(Collected data)
- - - - - - -
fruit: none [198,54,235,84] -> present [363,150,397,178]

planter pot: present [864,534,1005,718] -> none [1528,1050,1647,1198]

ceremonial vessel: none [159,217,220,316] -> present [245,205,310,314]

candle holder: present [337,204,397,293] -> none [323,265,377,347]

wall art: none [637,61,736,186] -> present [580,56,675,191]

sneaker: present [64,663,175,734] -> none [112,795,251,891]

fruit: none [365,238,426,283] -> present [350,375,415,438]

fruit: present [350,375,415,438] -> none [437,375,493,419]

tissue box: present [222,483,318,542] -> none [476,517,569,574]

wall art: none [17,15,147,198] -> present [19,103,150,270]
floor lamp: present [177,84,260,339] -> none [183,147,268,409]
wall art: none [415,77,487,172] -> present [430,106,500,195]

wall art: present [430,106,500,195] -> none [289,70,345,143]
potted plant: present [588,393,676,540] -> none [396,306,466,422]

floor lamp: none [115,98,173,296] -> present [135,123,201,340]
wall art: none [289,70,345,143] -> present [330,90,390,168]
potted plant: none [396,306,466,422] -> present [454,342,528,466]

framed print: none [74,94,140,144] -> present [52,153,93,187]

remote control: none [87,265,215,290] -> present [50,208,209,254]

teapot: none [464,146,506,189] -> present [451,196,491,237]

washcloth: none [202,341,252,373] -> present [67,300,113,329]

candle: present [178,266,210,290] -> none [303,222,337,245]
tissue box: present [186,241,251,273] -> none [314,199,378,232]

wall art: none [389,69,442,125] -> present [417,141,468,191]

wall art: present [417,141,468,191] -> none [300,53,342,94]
- - - - - - -
What you will do: Output every record above exactly as it was given.

Finished task:
fruit: none [198,54,235,84] -> present [363,150,397,178]

planter pot: present [864,534,1005,718] -> none [1528,1050,1647,1198]

ceremonial vessel: none [159,217,220,316] -> present [245,205,310,314]

candle holder: present [337,204,397,293] -> none [323,265,377,347]

wall art: none [637,61,736,186] -> present [580,56,675,191]

sneaker: present [64,663,175,734] -> none [112,795,251,891]

fruit: none [365,238,426,283] -> present [350,375,415,438]

fruit: present [350,375,415,438] -> none [437,375,493,419]

tissue box: present [222,483,318,542] -> none [476,517,569,574]

wall art: none [17,15,147,198] -> present [19,103,150,270]
floor lamp: present [177,84,260,339] -> none [183,147,268,409]
wall art: none [415,77,487,172] -> present [430,106,500,195]

wall art: present [430,106,500,195] -> none [289,70,345,143]
potted plant: present [588,393,676,540] -> none [396,306,466,422]

floor lamp: none [115,98,173,296] -> present [135,123,201,340]
wall art: none [289,70,345,143] -> present [330,90,390,168]
potted plant: none [396,306,466,422] -> present [454,342,528,466]

framed print: none [74,94,140,144] -> present [52,153,93,187]

remote control: none [87,265,215,290] -> present [50,208,209,254]

teapot: none [464,146,506,189] -> present [451,196,491,237]

washcloth: none [202,341,252,373] -> present [67,300,113,329]

candle: present [178,266,210,290] -> none [303,222,337,245]
tissue box: present [186,241,251,273] -> none [314,199,378,232]

wall art: none [389,69,442,125] -> present [417,141,468,191]

wall art: present [417,141,468,191] -> none [300,53,342,94]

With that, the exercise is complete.